The authors extracted from two of the NDI pups the kidney membranes containing all the molecular structures involved in initiating and conducting the water reabsorption process, including: the vasopressin-2 receptors, G-proteins, adenylyl cyclase system, cAMP, protein kinase-A and specific water transporting proteins. They prepared the membranes and incubated them with the antidiuretic hormone, arginine vasopressin (AVP), the hormone that initiates the water reabsorption and urine concentrating process. They did this in order to determine the approximate amount of V2Rs and the V2Rs' affinity for AVP. They compared the results to similarly prepared and incubated V2Rs from two dogs not affected with NDI. The authors found that the NDI pups had the normal amount of V2Rs, but that these V2Rs had a 10-fold lower binding affinity for AVP than normal V2Rs.

In contrast, both the experimental and control group kidney membranes showed equally normal stimulation of adenylyl cyclase. This implies normal adenylyl cyclase and G-protein function in the NDI huskies. This indicated that defective V2Rs were responsible for this dog family's NDI. This laboratory study was the platform for the next phase of research which used live animals: two NDI affected husky pups and two normal beagles.

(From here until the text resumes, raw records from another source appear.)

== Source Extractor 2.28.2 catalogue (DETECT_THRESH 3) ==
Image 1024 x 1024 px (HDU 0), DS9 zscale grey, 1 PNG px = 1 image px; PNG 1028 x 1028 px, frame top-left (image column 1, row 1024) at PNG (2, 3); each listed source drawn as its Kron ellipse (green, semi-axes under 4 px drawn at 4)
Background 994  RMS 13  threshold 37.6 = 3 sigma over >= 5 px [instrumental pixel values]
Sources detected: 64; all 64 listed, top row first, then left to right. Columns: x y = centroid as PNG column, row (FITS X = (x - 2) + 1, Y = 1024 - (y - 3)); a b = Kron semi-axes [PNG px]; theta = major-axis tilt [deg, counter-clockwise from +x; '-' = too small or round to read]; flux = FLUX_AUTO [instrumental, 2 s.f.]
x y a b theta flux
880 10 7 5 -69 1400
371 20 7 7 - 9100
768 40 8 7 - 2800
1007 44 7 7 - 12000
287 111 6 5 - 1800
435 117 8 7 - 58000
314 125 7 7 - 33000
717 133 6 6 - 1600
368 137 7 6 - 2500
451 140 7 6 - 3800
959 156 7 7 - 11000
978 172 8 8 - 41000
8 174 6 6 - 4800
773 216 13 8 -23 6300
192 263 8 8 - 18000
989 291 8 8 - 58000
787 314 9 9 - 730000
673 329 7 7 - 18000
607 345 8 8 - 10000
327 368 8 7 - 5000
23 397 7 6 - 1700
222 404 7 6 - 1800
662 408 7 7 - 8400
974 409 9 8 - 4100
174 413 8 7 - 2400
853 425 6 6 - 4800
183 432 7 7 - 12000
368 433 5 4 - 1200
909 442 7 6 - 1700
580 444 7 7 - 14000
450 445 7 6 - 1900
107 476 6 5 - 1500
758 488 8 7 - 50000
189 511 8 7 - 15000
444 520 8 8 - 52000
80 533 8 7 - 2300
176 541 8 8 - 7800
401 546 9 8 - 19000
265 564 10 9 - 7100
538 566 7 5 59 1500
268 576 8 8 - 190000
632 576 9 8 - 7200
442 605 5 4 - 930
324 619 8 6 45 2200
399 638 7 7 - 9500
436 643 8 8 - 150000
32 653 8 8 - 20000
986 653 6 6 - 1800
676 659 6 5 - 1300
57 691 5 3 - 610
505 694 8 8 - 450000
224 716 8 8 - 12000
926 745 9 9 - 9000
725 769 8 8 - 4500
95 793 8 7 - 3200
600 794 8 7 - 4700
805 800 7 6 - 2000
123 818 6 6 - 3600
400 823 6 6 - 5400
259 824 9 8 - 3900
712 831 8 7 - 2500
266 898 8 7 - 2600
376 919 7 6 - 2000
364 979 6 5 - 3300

The authors knew the NDI pups had normal numbers of V2Rs that were functional, but had a low binding affinity for AVP. They reasoned if they injected the pups with high concentrations of synthetic analogs of AVP (DDAVP and DVSAVP) there would be so much synthetic AVP available that even V2Rs with low binding affinity would bind in amounts sufficient to reverse NDI.

This proved true as the injected pups showed reduced urine output and more highly concentrated urine one hour after injection. The NDI pups also responded to administration of very high doses of DDAVP, for 9 days, and DVSAVP, for 6 days. They became almost identical to the non-treated controls in terms of water intake and concentrated urine.

This study of NDI dogs is consistent with studies with NDI humans in that it points to a defect of the V2R being involved in this form of NDI. It is inconsistent with the human studies in that NDI humans do not respond to DDAVP or DVSAVP with reduced urine output and water intake, or more highly concentrated urine.